The Independiente began covering the town of Cicero’s board meetings in 2021 to make them accessible to residents. In 2022, “we began to record the board meetings consistently because we noticed how many comments were made that may have a harmful impact to our community,” said April Alonso, one of the Independiente’s co-founders.

“Our job is to inform residents in a town that has long operated without a lot of transparency,” said Irene Romulo, one of the newsroom’s co-founders. “Unfortunately, a lot of Cicero residents feel intimidated to speak up but we want to make sure people get involved even if their views are different from the establishment’s.”

The First Amendment also prohibits the retaliation of any public official against a member of the public or a journalist for such protected speech.

“It’s ironic that Mr. Dominick would attack journalists’ patriotism by denying them their First Amendment freedoms. What’s more unpatriotic than that?” said Seth Stern, director of advocacy for the Freedom of the Press Foundation and a Chicagoland native. “Especially after 18 years as town president, Dominick should know better.”

David Loy, legal director of the First Amendment Coalition, said public speech can’t be curtailed “simply because the mayor or anyone else doesn’t like what you have to say.”

“This does seem to be one more disturbing incident in a very frightening trend of government interaction with the press,” Loy said. “No one has to be friends and elected officials don’t have to like it but they have to respect the First Amendment.”

In a statement, the Illinois ACLU called Dominick’s comments unfortunate and “sad.”

Dominick and the Cicero town board’s spokesperson, Ray Hanania, didn’t respond to MuckRock’s request for comment.

The Independiente has long covered the inner workings of Cicero and Dominick, a 75-year-old former town police officer who has served as town board president since 2005 after his predecessor was convicted and sentenced to eight years in federal prison for helping steal $12 million from a town insurance fund.

The outlet covers every town board meeting, and regularly reports on the difficulty in fielding candidates for local office and town spending, such as $5,000 in recent upgrades to Dominick’s 2022 Chevrolet Tahoe. For the past year, the Independiente and MuckRock have chronicled the town’s poor air quality, and political leaders’ and regulators’ slow response to environmental pollution, as part of an ongoing series called “The Air We Breathe.”

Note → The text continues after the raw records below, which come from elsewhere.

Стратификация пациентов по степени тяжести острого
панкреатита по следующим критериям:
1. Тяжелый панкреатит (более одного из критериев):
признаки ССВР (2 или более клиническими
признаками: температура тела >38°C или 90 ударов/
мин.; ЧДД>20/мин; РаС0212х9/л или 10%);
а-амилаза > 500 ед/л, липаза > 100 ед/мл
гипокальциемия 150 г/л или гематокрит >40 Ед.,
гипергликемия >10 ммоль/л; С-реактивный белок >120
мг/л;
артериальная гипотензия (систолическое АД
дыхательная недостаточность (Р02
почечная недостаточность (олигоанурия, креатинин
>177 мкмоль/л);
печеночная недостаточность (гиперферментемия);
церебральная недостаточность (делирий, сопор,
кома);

Dominick has faced a series of scandals during his tenure, including allegations of nepotism; campaign finance violations and conflicts of interest; connections to a cocaine dealer and motorcycle-gang leader with mob ties; sexual harassment; wrongful termination; and even a secret recording by the FBI by a former employee in his office, in which he allegedly told the employee to lie to investigators about sexual harrassment claims.

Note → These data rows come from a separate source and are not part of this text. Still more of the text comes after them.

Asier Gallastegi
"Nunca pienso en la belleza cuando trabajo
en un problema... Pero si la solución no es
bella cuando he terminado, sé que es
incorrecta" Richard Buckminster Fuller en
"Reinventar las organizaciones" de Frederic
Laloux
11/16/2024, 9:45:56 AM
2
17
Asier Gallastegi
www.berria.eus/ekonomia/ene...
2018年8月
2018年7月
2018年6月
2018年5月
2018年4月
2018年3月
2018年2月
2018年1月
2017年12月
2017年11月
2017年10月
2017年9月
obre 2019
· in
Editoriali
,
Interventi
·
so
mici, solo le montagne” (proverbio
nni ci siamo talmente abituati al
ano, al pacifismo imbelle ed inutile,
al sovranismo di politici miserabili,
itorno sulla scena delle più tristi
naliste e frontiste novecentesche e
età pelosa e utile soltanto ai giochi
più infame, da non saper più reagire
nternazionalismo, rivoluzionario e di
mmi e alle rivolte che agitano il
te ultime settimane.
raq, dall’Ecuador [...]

When asked by investigators about the specifics of that conversation, Dominick, on the advice of his attorney, invoked his Fifth Amendment right against self-incrimination.

He also faced criticism over the town’s response to devastating flooding this summer that resulted in a disaster declaration.

At one point after becoming board president, Dominick testified that he had placed more than 20 members of his extended family on the town payroll, including his mother, his sister, his brother-in-law, his wife and the mother of his son’s child.

In 2011, a civil suit filed in federal court accused Dominick of firing a town employee working as a handyman after the employee’s wife’s Spanish-language newspaper ran articles critical of Dominick. A jury awarded the former town employee $650,000 in damages.

Two former female employees sued Dominick for sexual misconduct; the town paid over $1 million in out-of-court settlements. In 2013, when former Chicago official Juan Ochoa, an up-and-coming Hispanic politician, ran against Dominick, Dominick falsely accused him of using gang members in his campaign.

It was the last time a Hispanic candidate has run against Dominick.

Since being elected to be Cicero’s town board president, the community of about 85,000 residents has undergone a dramatic demographic shift, from a largely Czech immigrant population to being nearly 90% Hispanic.

When he won re-election in 2013, Dominick told WBEZ that he hoped to keep the president’s post for “the rest of my life.”